The purpose of this feasibility study is to determine whether it is practical and helpful to provide problem-solving therapy to stroke survivors and their spouses/partners (caregivers) together. It will also compare the experiences of participants who receive problem-solving therapy to those who receive stroke-related health education. Many stroke survivors and caregivers report feeling sad or blue at some point after the stroke. These feelings can impact quality of life. Encountering problems is a part of daily life. These problems can be big or small, but sometimes they can pile up and feel overwhelming, contributing to feelings of sadness. Problem-solving therapy is a tool that teaches structured ways to address current problems or challenges in your life. Participants who are assigned to receive problem-solving therapy will work with a research team member for six, one-hour sessions. During each session, participants will identify a problem (big or small) and create a plan to work on that problem. Participants who are assigned to receive stroke-related health education will work with a research team member who will teach them about various topics related to stroke over six, one-hour sessions. Each session will cover information about a different topic related to stroke. Outcomes data will be collected at approximately 4 weeks, 8 weeks, and 13 weeks from baseline.

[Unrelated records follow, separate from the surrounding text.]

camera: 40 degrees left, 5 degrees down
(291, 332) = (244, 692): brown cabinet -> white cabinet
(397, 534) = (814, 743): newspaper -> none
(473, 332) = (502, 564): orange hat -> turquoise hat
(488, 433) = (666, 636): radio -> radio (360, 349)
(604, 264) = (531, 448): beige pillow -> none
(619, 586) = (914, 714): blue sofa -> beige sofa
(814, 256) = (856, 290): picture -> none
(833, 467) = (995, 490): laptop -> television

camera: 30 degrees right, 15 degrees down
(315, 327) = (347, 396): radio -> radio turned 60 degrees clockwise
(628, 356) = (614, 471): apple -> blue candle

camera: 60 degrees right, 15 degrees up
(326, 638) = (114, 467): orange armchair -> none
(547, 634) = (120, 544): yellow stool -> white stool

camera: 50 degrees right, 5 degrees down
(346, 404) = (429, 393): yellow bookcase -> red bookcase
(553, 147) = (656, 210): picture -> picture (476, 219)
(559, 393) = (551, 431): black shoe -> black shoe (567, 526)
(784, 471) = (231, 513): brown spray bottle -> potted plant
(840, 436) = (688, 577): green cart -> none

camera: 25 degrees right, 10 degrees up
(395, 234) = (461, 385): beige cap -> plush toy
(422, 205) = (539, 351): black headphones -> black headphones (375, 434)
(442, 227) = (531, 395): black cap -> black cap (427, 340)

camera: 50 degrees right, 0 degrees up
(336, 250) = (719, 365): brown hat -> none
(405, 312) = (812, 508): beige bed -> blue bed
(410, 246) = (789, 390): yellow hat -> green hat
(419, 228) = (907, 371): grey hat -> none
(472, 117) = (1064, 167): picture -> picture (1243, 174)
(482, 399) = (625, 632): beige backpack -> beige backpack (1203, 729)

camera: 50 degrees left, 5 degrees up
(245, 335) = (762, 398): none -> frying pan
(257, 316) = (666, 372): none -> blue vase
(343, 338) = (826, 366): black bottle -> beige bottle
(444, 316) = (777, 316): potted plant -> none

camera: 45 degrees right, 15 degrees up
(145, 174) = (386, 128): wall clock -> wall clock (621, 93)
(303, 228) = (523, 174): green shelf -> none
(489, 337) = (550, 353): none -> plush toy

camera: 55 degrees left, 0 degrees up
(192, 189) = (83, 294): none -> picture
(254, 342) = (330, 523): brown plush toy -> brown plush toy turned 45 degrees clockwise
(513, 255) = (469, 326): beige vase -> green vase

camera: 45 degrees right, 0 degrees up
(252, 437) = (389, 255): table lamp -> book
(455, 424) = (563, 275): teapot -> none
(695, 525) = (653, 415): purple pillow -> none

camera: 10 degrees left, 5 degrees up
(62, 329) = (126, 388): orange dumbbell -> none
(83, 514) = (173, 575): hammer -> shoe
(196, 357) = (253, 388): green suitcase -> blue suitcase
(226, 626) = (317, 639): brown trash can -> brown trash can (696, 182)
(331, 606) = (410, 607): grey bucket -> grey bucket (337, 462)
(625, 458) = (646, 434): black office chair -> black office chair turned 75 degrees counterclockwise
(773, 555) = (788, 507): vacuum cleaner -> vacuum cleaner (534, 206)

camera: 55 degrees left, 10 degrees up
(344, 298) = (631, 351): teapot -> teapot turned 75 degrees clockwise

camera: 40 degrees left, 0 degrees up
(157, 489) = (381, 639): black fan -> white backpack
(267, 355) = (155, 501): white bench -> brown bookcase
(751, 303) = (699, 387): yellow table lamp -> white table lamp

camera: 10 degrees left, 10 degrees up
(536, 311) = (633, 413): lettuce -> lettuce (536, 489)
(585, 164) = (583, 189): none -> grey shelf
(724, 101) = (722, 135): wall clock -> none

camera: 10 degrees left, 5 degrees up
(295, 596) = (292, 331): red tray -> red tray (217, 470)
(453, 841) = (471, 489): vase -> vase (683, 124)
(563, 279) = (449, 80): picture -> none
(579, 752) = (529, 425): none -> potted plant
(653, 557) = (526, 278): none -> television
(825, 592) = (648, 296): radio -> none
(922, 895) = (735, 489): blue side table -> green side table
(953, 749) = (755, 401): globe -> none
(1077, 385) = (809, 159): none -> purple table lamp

The hypothesis of this study is that "the poor metabolizer or intermediate metabolizer of the cytochrome P450 2C19 genotype in patients with acute ischemic stroke is associated with increased risk of composite cardiovascular events (recurrent stroke, myocardial infarction, cardiovascular death) compared to those who of extensive metabolizer of the cytochrome P450 2C19 genotype".

The objective of this study is to obtain post market data on the Asahi Chikai Black 18 neurovascular guidewire in the treatment of intracranial large vessel occlusive stroke. This will be compared to a historical control that will include the prior 50 consecutive patients fitting the same selection criteria.